CERT-Bund warns of a critical flaw in VLC player

VLC player is still affected by a critical heap-based memory buffer over-read condition, tracked as CVE-2019-13615, that could be exploited by a remote attacker to execute arbitrary code.

The VLC player is still affected by a critical remote code execution vulnerability tracked as CVE-2019-13615.

The potential impact of the flaw is important because the software has more than 3.1 billion installs across various operating systems and versions.

Germany’s national Computer Emergency Response Team (CERT-Bund) has also published a security advisory to warn of the flaw in the VLC media player.

“VLC Media Player is a program for playing multimedia files and network streams.” reads the security advisory

“A remote, anonymous attacker can exploit a vulnerability in VLC to execute arbitrary code, create a denial of service state, disclose information, or manipulate files.”

The vulnerability affects the latest release of the VLC player for Windows, Linux and UNIX, version 3.0.7.1, and likely earlier versions.

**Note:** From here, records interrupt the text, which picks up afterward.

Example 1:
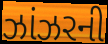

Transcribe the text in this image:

ઝાંઝરની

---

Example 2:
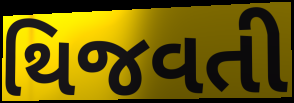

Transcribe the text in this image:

થિજવતી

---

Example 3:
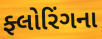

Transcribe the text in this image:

ફ્લોરિંગના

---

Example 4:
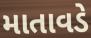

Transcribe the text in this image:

માતાવડે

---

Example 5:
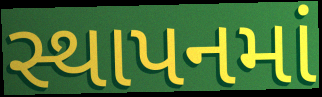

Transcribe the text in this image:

સ્થાપનમાં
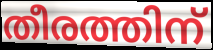
തീരത്തിന്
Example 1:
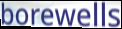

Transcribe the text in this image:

borewells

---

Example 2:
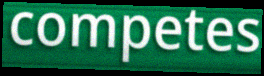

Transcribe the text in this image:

competes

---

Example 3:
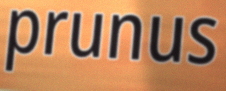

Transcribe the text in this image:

prunus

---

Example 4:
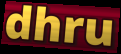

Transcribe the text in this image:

dhru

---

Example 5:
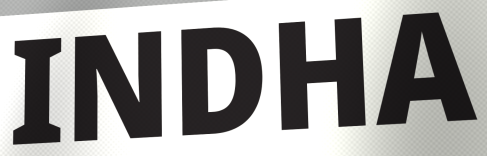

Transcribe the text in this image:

INDHA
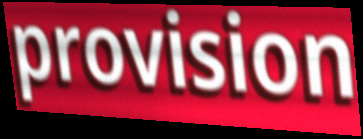
provision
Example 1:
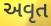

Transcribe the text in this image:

અવૃત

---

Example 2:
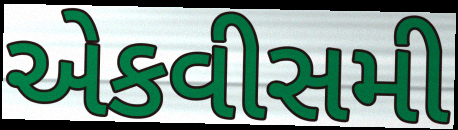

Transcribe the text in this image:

એકવીસમી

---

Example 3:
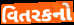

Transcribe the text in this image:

વિતરકનો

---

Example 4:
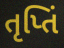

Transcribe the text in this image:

તૃપ્તિં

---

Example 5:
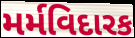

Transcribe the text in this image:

મર્મવિદારક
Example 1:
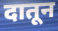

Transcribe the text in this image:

दातून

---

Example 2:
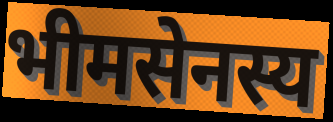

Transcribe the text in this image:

भीमसेनस्य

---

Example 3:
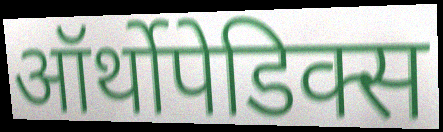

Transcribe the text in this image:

ऑर्थोपेडिक्स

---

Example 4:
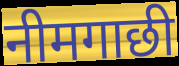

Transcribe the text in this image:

नीमगाछी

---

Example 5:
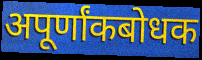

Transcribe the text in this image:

अपूर्णांकबोधक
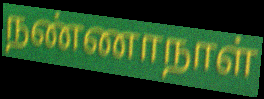
நண்ணாநாள்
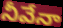
నీవేనా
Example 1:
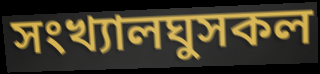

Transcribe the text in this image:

সংখ্যালঘুসকল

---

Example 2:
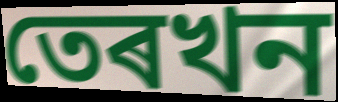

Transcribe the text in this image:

তেৰখন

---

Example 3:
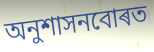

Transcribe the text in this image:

অনুশাসনবোৰত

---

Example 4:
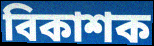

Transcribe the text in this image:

বিকাশক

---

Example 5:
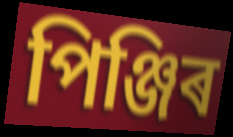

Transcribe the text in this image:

পিঞ্জিৰ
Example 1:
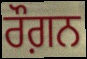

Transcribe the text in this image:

ਰੌਗ਼ਨ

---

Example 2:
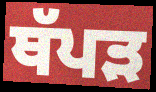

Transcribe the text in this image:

ਥੱਪੜ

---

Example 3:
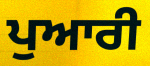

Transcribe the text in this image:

ਪੁਆਰੀ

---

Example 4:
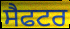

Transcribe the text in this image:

ਸੈਫਟਰ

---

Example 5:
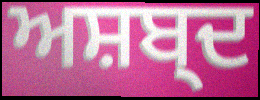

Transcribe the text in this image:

ਅਸ਼ਬ੍ਦ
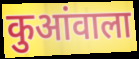
कुआंवाला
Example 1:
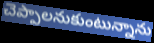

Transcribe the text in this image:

చెప్పాలనుకుంటున్నాను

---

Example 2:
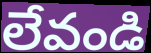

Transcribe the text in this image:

లేవండి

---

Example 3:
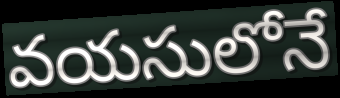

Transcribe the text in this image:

వయసులోనే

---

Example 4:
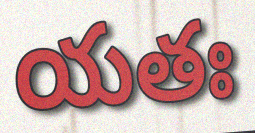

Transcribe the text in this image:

యతః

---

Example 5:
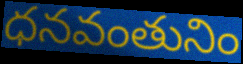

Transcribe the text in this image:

ధనవంతునిం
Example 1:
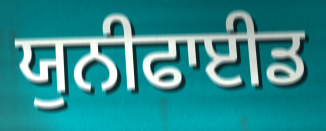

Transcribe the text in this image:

ਯੁਨੀਫਾਈਡ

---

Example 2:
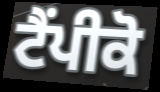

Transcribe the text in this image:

ਟੈਂਪੀਕੋ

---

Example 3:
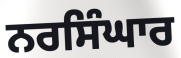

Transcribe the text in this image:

ਨਰਸਿੰਘਾਰ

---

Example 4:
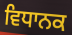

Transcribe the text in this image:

ਵਿਧਾਨਕ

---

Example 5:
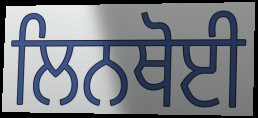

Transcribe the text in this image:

ਲਿਨਥੋਈ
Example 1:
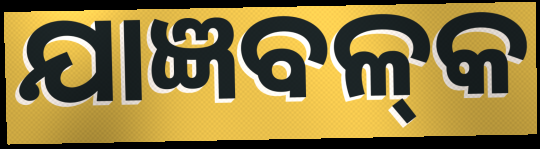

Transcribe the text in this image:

ଯାଜ୍ଞବଳ୍‍କ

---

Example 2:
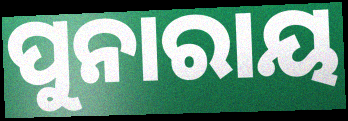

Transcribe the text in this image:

ପୁନାରାୟ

The Germany’s national Computer Emergency Response Team (CERT-Bund) classified the flaw as a critical heap-based memory buffer over-read condition and assigned to it a score of 4 out of 5 on its severity scale.

The NIST National Vulnerability Database (NVD) rated the vulnerability as ‘critical’ severity and assigned it a CVSS score of 9.8 out of 10.

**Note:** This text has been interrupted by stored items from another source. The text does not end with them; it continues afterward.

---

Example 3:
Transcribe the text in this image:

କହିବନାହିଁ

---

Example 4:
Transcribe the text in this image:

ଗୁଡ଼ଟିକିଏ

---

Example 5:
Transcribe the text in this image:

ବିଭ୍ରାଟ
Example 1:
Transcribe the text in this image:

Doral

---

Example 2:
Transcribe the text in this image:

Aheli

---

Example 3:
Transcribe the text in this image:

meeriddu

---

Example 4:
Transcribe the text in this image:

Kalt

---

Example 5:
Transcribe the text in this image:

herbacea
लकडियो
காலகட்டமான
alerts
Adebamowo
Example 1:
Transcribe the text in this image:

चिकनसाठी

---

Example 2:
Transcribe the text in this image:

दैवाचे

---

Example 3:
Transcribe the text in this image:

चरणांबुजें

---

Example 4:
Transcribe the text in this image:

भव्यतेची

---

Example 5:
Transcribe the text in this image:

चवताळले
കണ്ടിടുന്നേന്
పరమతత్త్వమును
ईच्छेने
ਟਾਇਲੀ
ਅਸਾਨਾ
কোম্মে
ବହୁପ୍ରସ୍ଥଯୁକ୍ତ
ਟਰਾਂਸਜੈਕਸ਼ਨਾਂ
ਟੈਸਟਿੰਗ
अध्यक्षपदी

Both CERT-Bund and NVD pointed out that its exploitation doesn’t require system privileges or any user interaction, even if some experts believe that an attacker could exploit the flaw using a specially crafted mp4 file.

“As readers have correctly noticed in the heise security forum, the bugtracker entry (possibly as a proof of concept) depends on a .mp4 file.” reported the Heuse.de website. “This suggests that to exploit the vulnerability a prepared video file must be played. However, this is explicitly mentioned or confirmed neither in the CERT Bund report nor in the NVD entry. ( ovw ).”

According to the bugtracker used by the development team behind VLC, VideoLAN is already working on a security patch to address the flaw.

The good news is that at the time of writing, we are not aware of attacks in the wild exploiting the vulnerability.